Embracing the phenomenon in order to shape its development
Considering that a computerised procedure is based on human choices, which are not neutral by definition, it is not absurd to think that the steps should also be taken in the opposite direction. The “new players in the world of journalism” are computer engineers, linguists and data scientists. Companies that provide the media with technological solutions do not consider themselves to be doing journalism even though they are actively involved in the journalistic production chain.
Professional organisations should reflect on how to conduct inclusive policies, insofar as the exercise of the news media’s social responsibility is as much individual as it is collective. The major challenges of integrating AI technologies into journalism are also in the field of ethics. As French economist Michel Volle writes: “The good and the evil lie in the intention, not in the tool.”
According to a 2017 study by the Tow Centre of Digital Journalism, AI technologies should integrate editorial values into their design. The report also stresses that “readers deserve to be given a transparent methodology of how AI tool were used to perform an analysis, identify a pattern, or report a finding. But that description must be translated into non-technical terms, and told in a concise manner…”.

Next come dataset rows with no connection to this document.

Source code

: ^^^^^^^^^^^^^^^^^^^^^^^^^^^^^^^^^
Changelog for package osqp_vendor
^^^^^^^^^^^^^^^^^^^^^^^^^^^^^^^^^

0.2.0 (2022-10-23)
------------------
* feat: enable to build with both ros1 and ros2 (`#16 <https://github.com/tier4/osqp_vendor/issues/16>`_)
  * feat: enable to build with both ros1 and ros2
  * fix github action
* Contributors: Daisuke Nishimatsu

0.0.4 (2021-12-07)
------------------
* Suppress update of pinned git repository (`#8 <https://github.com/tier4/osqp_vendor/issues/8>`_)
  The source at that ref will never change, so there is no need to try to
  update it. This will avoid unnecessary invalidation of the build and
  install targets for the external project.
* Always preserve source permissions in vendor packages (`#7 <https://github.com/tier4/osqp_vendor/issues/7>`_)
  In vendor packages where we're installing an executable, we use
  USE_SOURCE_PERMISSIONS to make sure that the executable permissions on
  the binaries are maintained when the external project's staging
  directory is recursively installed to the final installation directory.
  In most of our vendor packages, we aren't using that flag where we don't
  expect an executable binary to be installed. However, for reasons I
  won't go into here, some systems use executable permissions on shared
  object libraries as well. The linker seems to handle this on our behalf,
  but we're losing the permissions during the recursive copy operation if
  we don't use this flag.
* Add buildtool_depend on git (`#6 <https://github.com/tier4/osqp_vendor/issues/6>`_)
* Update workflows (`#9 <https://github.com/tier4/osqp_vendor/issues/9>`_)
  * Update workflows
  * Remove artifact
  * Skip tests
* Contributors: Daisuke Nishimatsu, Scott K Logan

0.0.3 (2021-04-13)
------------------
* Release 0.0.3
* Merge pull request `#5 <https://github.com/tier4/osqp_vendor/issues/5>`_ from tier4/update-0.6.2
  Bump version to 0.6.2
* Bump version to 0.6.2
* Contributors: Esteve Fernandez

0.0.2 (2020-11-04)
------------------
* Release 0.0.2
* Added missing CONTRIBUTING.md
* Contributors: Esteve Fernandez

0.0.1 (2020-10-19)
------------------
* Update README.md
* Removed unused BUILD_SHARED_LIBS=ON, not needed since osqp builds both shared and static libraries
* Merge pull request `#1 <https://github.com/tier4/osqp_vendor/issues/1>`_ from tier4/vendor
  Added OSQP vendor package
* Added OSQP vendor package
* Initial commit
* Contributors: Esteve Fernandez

At the end of 2020, the Council for Mass Media in Finland published a report recommending that the profession’s self-regulatory bodies should not delay in taking up the issues of data processing, choices in computerised procedures and transparency towards audiences. According to the report, if the media councils do not take the lead, others will: “And whoever it is – whether national legislators, the EU or platform companies – they might jeopardise the freedom of the press.”